Wierszyki na lany poniedziałek

Śmigus Dyngus to znany polski zwyczaj, znany również pod nazwą Lanego Poniedziałku lub Poniedziałku Wielkanocnego. Zgodnie z tradycją w tym dniu oblewa się wodą, co ma symbolizować oczyszczenie z chorób oraz brudu. W początkowym okresie znane było także symboliczne bicie palmami lub witkami wierzby po nogach.

Lany Poniedziałek jest zwyczajem wywodzącym się prawdopodobnie od tradycji składania wizyt u rodziny wraz z poczęstunkiem i podarunkiem. Dla ludzi uboższych dyngus był prostą metodą na posilenie się i skosztowanie świątecznych dań. Takie osoby pojawiające się w domach miały zwiastować szczęście i powodzenie. Jeśli jednak nie znalazł się sowity poczęstunek, wówczas często gospodarzom robione były różne psikusy, mogące przynosić pecha. Dyngus to słowo, które w języku niemieckim oznaczało dokładnie tyle, co „wykupić się”.
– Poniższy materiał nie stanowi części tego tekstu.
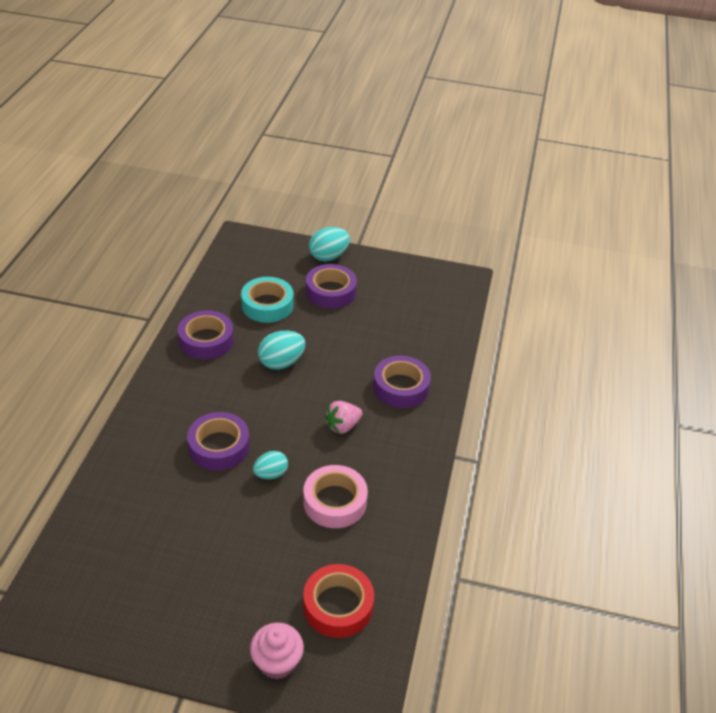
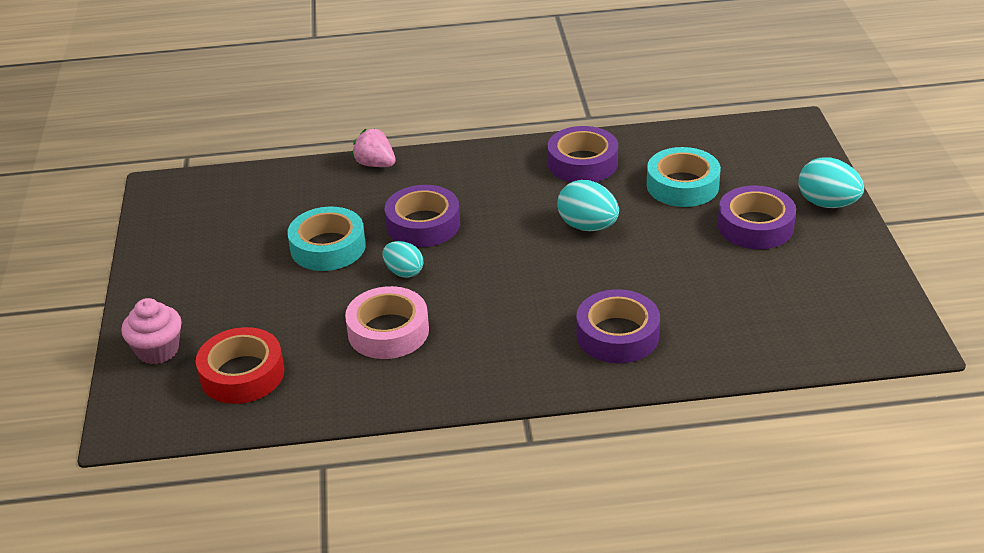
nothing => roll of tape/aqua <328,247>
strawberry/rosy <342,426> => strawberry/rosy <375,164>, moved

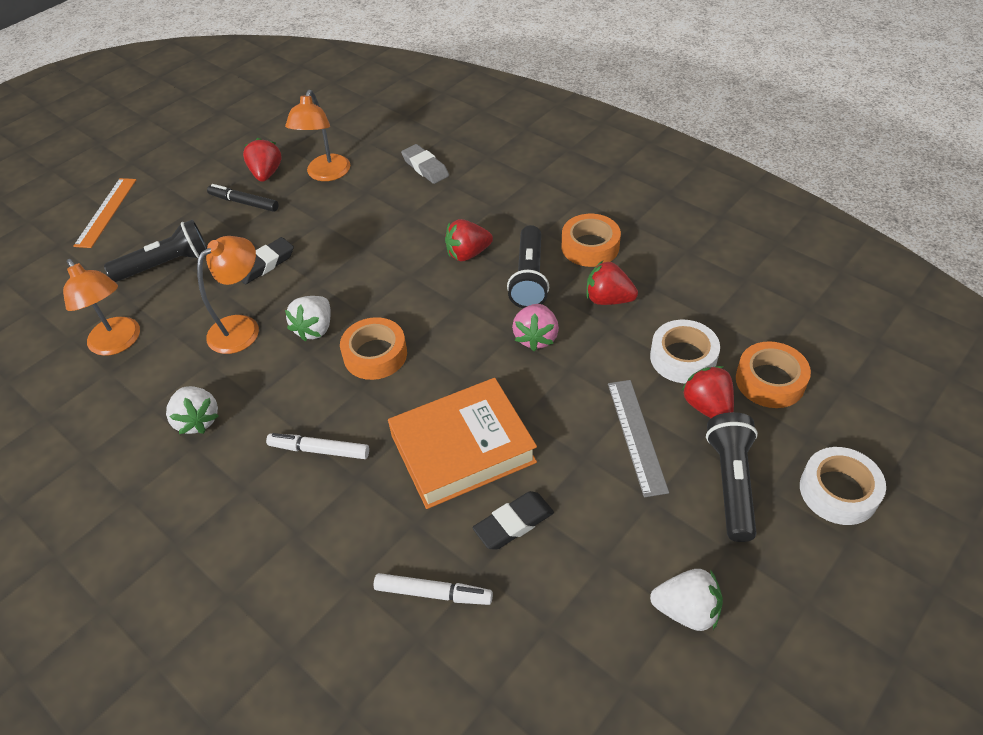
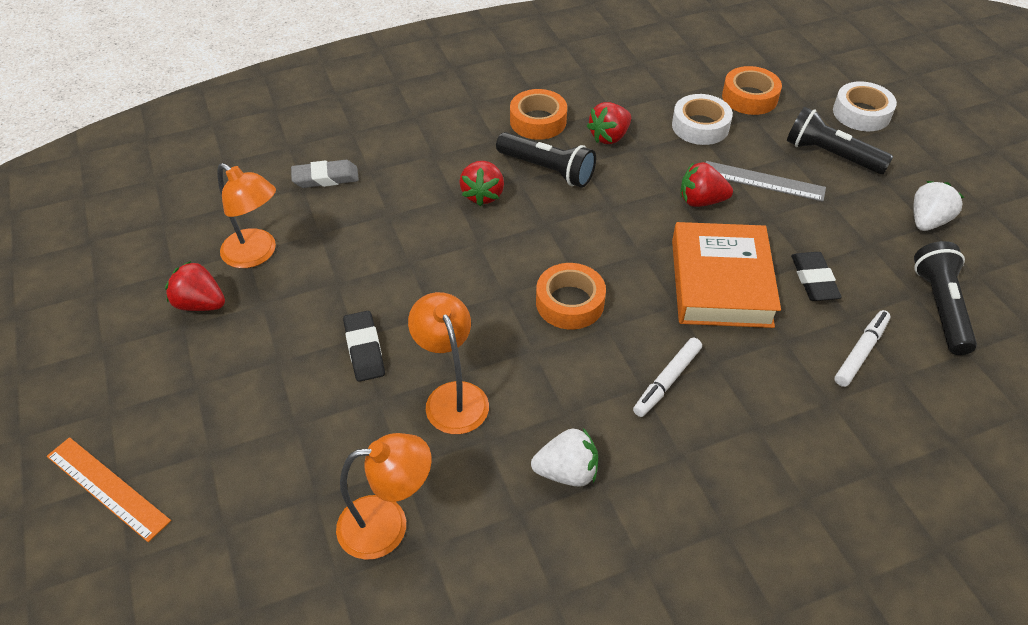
marker pen/black <244,202> => nothing
strawberry/pure white <315,329> => nothing
strawberry/rosy <536,338> => nothing
pocket torch/black <166,264> => pocket torch/black <940,307>, moved
strawberry/crimson <707,407> => strawberry/crimson <701,201>, moved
Do początków XV wieku zarówno śmigus, jak i dyngus były dwoma odrębnymi zwyczajami. Nie jest dokładnie wiadomo, w jakim czasie doszło do połączenia się tych dwóch tradycji. W słownikach zaczęły się wówczas pojawiać zbitki: śmigus dyngus. Początkowo oblewanie się wodą było zwyczajem pojawiającym się głównie na wsiach, w miastach tradycja ta bowiem długo nie była do przyjęcia.
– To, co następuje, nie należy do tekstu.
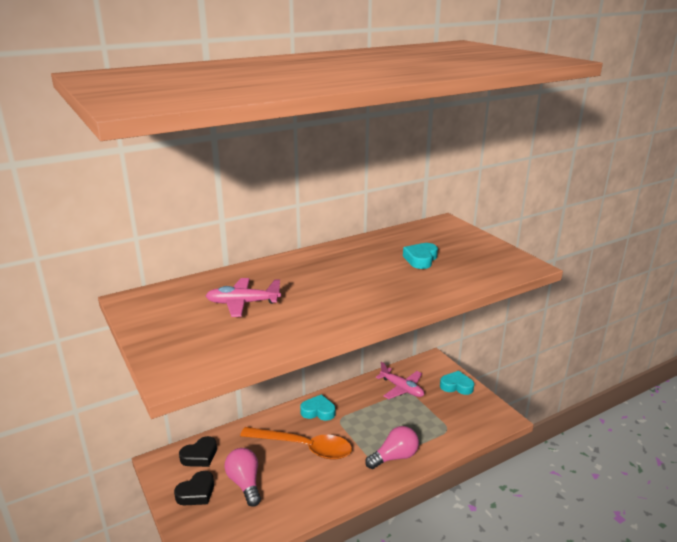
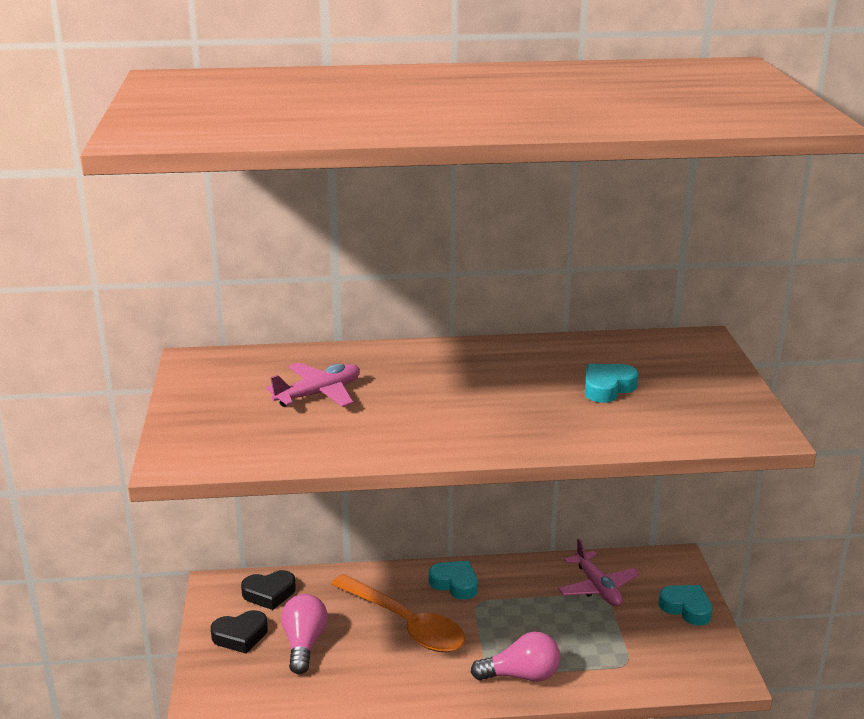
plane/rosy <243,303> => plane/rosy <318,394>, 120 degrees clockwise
Lany Poniedziałek jest wciąż zwyczajem kultywowanym na polskich wsiach, podobnie jak znane są różne zabawy wielkanocne z jajkiem. Tradycja oblewania wodą jest znakiem radości powiązanej ze zbliżającym się końcem zimy. Niegdyś w Lany Poniedziałek wielu gospodarzy wychodziło na pola, kropiąc je wodą święconą. Zwyczaj ten wciąż można jeszcze spotkać w południowych regionach naszego kraju.

Na ogół jednak w śmigus dyngus oblewamy się wodą. W tym dniu można także sięgnąć po zabawne wierszyki na Lany Poniedziałek, które mogą brzmieć następująco:

„Śmigus-dyngus! Staropolskim obyczajem w wielkanocny poniedziałek oblewamy się nawzajem”,

„Miły zwyczaj śmigus-dyngus! Bo pośród życzeń radosnych przynosi nam w podarku także uśmiech kolorowej wiosny”,

„Śmigus! Dyngus! Na uciechę z kubła wodę lej ze śmiechem! Jak nie z kubła, to ze dzbana, śmigus-dyngus dziś od rana. Staropolski to obyczaj, żebyś wiedział i nie krzyczał, gdy w Wielkanoc, w drugie święto, będziesz kurtkę miał zmokniętą!”,

„Małe święto dzisiaj mamy, wszystkich woda oblewamy! Czy to gruby, czy to chudy. Czy to mały czy to duży. Każdy dużo wody leje, bo to  człowiek wytwór taki, który lubi zwyczaj taki. Śmigus-dyngus wkoło wszędzie, karmić wodą Ciebie będzie. A że dziś pogoda ładna, to dostaniesz jeszcze z wiadra!”